Any incomplete surveys or those completed in under a minute and a half were excluded from the analysis. Under these criteria, 100 responses were omitted from the analysis. A total of 606 completed responses were collected and used in the analysis for the non-drought survey (Table 4).

Table 4 Treatment groups from non-drought and drought surveys

Econometric model

Discrete choice experiments (DCEs) follow the random utility theory assumption that when individuals assess the utility of a set of products, they choose the product that maximizes utility35. Utility cannot be determined directly; thus, indirect utility is derived from preferences for the attributes of a product. The utility function can be specified by:

$${{\boldsymbol{U}}}_{{\boldsymbol{ij}}}={{\boldsymbol{V}}}_{{\boldsymbol{ij}}}+{{\rm{\varepsilon }}}_{{\boldsymbol{ij}}}$$
(1)

where \({U}_{{ij}}\) denotes the utility of respondent i from choice alternative j, \({V}_{{ij}}\) denotes the observable component of utility and \({{\rm{\varepsilon }}}_{{ij}}\) denotes the unobservable component of utility. In this study, the j alternatives are associated with maize meal products.

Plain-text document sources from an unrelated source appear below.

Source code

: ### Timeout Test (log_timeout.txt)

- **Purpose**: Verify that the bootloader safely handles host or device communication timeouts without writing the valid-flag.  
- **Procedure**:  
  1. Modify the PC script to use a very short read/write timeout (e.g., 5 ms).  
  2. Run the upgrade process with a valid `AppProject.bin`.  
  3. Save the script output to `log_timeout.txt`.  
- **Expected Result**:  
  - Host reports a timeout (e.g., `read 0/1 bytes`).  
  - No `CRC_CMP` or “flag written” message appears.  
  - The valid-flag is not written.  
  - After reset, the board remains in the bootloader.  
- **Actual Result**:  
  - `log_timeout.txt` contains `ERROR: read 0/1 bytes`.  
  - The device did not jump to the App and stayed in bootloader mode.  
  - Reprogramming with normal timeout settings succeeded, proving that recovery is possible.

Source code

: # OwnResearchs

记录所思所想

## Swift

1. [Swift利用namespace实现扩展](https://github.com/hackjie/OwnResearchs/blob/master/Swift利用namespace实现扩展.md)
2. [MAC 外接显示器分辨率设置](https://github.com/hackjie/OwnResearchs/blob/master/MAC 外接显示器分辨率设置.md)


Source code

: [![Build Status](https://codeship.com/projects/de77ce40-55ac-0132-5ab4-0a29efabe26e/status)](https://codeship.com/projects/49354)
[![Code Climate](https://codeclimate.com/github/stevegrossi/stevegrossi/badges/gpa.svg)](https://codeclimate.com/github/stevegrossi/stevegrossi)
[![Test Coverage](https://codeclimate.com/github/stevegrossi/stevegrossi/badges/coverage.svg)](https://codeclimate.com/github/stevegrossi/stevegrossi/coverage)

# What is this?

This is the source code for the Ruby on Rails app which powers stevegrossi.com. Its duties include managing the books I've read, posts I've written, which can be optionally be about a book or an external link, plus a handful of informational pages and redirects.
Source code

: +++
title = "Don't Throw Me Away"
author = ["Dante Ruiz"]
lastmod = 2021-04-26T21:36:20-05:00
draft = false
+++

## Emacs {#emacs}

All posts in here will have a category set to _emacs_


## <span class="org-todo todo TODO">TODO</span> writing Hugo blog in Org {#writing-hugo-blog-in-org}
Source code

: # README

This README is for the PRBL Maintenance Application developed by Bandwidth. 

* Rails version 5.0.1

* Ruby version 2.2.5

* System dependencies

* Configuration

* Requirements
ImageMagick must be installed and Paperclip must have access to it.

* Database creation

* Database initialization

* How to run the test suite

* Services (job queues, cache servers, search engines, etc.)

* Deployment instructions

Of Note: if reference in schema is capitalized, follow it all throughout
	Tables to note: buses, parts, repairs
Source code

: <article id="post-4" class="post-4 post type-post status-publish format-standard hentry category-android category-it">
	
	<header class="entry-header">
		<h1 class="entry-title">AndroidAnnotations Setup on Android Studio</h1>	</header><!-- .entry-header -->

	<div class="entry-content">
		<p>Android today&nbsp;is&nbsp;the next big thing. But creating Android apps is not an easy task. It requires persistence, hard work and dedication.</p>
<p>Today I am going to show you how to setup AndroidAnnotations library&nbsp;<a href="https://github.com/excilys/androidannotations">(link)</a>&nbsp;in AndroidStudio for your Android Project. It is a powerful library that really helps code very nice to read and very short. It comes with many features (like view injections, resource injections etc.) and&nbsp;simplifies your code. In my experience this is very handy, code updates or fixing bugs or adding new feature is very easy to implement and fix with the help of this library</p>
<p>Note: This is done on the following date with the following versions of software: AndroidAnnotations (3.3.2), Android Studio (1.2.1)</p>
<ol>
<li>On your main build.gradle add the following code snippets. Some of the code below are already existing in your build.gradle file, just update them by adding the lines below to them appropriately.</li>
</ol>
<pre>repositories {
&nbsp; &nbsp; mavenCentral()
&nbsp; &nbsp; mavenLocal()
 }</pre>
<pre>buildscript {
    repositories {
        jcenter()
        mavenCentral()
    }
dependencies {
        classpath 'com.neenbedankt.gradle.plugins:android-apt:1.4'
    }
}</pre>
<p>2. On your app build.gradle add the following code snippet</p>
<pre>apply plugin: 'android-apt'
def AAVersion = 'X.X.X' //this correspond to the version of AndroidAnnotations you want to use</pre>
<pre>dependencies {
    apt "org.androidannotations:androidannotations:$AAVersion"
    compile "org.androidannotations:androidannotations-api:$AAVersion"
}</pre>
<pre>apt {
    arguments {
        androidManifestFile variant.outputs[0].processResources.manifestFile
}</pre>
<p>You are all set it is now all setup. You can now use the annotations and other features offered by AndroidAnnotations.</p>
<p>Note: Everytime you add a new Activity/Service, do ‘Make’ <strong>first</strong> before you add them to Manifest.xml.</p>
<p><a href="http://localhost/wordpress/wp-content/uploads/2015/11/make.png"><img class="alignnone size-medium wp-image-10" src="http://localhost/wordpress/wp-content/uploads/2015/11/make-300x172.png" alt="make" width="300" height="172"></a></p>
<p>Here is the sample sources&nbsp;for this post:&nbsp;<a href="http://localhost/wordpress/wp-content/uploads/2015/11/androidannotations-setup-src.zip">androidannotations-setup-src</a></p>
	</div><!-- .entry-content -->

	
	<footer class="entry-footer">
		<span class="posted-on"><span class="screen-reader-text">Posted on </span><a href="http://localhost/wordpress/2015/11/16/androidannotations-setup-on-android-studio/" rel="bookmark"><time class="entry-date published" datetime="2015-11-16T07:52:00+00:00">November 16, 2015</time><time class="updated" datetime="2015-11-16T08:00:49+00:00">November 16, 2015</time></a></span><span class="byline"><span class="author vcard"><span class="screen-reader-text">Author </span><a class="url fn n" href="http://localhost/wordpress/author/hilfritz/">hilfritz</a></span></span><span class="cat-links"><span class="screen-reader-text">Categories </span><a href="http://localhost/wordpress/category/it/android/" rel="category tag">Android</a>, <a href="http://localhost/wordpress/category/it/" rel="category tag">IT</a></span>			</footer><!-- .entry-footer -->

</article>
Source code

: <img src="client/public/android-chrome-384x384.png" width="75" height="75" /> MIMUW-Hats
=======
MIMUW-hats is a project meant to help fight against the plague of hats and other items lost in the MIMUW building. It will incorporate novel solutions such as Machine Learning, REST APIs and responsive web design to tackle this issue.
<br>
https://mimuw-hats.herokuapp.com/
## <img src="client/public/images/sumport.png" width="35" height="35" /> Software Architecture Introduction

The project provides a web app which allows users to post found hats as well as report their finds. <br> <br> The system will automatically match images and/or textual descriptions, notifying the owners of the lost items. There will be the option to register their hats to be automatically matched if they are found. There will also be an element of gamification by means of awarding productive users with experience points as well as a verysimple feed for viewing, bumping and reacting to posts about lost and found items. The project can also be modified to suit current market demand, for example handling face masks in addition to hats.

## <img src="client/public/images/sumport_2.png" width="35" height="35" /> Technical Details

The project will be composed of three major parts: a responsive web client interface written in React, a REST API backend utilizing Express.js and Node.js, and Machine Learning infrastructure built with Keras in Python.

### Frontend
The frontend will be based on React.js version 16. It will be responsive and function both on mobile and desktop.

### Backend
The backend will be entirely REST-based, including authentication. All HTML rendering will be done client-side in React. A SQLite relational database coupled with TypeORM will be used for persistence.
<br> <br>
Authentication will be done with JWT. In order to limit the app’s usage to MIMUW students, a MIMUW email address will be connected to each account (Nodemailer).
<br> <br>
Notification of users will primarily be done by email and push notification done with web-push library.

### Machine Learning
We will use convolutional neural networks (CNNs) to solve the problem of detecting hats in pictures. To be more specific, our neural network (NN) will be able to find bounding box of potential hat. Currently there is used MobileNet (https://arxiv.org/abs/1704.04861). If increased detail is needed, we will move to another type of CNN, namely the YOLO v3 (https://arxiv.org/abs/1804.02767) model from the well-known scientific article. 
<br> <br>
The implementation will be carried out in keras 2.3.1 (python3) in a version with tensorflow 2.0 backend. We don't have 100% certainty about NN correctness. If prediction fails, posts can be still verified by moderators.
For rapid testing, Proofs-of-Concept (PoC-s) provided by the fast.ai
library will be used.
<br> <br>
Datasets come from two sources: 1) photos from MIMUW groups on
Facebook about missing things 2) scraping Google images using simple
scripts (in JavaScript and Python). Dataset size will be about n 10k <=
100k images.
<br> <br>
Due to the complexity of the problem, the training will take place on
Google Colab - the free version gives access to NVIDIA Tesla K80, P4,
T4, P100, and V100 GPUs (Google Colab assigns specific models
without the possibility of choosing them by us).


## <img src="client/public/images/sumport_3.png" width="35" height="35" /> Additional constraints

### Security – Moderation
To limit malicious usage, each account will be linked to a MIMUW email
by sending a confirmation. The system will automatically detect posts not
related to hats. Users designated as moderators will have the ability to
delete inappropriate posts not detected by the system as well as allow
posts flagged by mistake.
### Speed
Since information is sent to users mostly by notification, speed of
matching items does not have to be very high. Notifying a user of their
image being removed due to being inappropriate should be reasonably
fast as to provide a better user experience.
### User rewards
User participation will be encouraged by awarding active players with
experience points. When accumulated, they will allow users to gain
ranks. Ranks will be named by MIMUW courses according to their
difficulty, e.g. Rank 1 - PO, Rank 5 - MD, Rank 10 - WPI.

Two random parameter logit (RPL) models were estimated for the observable utility component to allow for preference heterogeneity across respondents36,37. The estimated coefficients from the RPL model describe the proportion of individuals that derive utility from selecting the product37,38. A base model without group effects was first estimated, which can be specified by:

$${{\boldsymbol{V}}}_{{\boldsymbol{ij}}}={{\boldsymbol{ASC}}}_{{\bf{1}}{\boldsymbol{j}}}+{{\boldsymbol{\beta }}}_{{\bf{1}}}{{\boldsymbol{P}}}_{{\boldsymbol{j}}}+{{\rm{\varepsilon }}}_{{\boldsymbol{ij}}}$$
(2)

where \({{ASC}}_{1j}\) is the alternative specific constant (ASC) for the jth alternative, \({P}_{j}\) denotes price, and \({{\rm{\varepsilon }}}_{{\boldsymbol{ij}}}\) is an extreme value error term that is independently and identically distributed.

A model that included group interactions with the ASCs was then estimated to determine the effects of price levels, pre-purchase information, and point-of-purchase labeling on purchase decisions, which can be specified by:

$${{\boldsymbol{V}}}_{{\boldsymbol{ij}}}={{\boldsymbol{ASC}}}_{{\bf{2}}{\boldsymbol{j}}}+{{\boldsymbol{\beta }}}_{{\bf{2}}}{{\boldsymbol{P}}}_{{\boldsymbol{j}}}+{{\boldsymbol{\eta }}}_{{\boldsymbol{j}}}\left({{\boldsymbol{ASC}}}_{{\bf{2}}{\boldsymbol{j}}}{{\boldsymbol{T}}}_{{\boldsymbol{ig}}}\right)+{{\rm{\varepsilon }}}_{{\boldsymbol{ij}}}$$
(3)

where \({{\boldsymbol{T}}}_{{\boldsymbol{ij}}}\) denotes indicator variables equal to 1 for the gth group that respondent i was randomized to, and \({{\boldsymbol{\eta }}}_{{\boldsymbol{j}}}\) are the coefficients of interest that estimate group effects on purchasing decisions.

Predictive margins

The conditional (conditional on buying an option) and unconditional predictive margins are calculated to show the average proportion of respondents who selected a given choice option. Predictive margins are derived from the coefficients estimated by the RPL models and provide a more straightforward interpretation than the estimated coefficients. Predictive margins integrate over the full distribution of heterogeneous preferences and translate estimated utilities into changes in choice probabilities38. These can be used to make comparisons between products, groups, and across demographic characteristics39,40, making them particularly appropriate for evaluating product adoption and group effects.

Each option of maize meal had three different prices (low, middle, or high), balanced for each choice option and orthogonal across the choice options. This systematic variation in prices ensured equal representation of all possible combinations of price differences across the choice options.